▸ **INSTRUCTIONS FOR THE TASK**
Search the material for the word "better" and copy each line that holds it.

### DATA PROVIDED

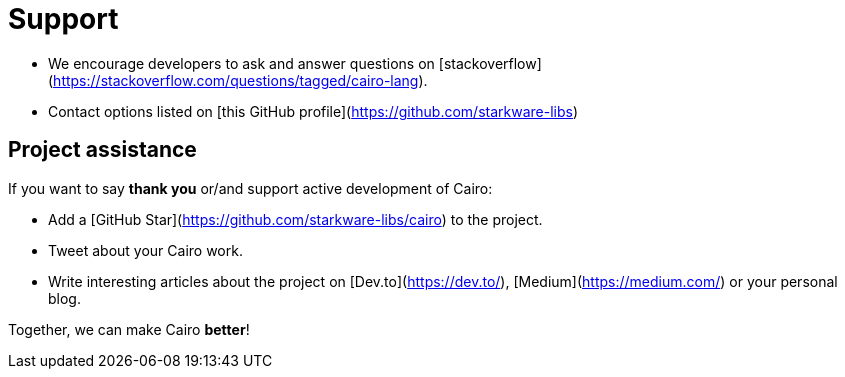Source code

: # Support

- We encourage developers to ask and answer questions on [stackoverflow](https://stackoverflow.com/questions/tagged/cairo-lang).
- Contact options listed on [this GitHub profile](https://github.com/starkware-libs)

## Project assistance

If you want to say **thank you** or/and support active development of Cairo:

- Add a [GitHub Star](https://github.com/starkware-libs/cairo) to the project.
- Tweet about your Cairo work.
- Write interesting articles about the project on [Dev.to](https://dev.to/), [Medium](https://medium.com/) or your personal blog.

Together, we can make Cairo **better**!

######
### DATA PROVIDED

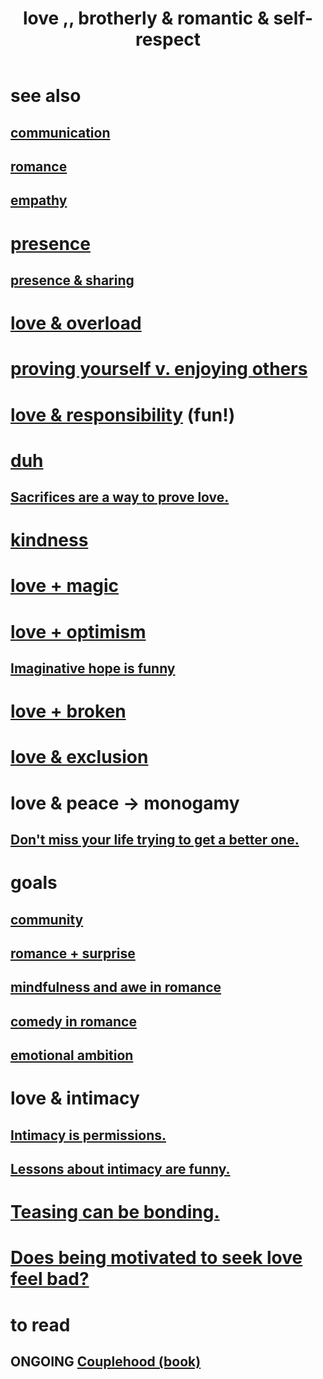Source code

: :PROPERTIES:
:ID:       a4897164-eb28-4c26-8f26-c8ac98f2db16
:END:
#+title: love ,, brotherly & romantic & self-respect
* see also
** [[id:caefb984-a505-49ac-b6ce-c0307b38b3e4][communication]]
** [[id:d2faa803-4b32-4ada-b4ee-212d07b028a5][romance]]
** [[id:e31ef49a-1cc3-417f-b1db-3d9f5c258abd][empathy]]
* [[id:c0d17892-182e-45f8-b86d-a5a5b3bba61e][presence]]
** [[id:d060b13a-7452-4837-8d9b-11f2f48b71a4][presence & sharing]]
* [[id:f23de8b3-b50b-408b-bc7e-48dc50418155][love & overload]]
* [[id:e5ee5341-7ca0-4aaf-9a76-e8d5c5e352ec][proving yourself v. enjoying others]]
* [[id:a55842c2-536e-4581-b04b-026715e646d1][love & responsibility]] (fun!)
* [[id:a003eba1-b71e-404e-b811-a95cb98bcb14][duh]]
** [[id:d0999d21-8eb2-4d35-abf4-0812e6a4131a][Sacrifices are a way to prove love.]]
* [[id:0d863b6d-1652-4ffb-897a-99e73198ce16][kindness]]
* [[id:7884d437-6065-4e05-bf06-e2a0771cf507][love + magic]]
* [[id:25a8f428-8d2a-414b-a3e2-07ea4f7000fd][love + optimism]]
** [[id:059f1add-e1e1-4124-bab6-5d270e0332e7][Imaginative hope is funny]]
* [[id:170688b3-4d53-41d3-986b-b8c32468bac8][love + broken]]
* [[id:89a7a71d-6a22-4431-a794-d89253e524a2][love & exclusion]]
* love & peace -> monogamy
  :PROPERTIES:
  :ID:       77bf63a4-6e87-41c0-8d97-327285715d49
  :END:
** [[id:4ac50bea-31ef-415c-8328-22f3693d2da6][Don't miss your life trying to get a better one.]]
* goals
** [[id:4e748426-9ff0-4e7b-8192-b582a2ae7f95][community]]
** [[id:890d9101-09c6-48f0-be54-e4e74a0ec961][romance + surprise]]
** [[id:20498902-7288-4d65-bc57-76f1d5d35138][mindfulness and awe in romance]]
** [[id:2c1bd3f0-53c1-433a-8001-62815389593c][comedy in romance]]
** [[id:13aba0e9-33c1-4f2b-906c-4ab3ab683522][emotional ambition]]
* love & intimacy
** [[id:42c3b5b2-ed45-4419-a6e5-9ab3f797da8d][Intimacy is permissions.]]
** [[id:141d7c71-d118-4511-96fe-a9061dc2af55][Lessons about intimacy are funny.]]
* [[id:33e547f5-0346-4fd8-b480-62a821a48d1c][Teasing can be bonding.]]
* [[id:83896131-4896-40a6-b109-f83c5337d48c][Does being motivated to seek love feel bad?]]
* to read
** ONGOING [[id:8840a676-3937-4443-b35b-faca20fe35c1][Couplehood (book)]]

######

▸ **RESPONSE AREA**
Together, we can make Cairo **better**!
** [[id:4ac50bea-31ef-415c-8328-22f3693d2da6][Don't miss your life trying to get a better one.]]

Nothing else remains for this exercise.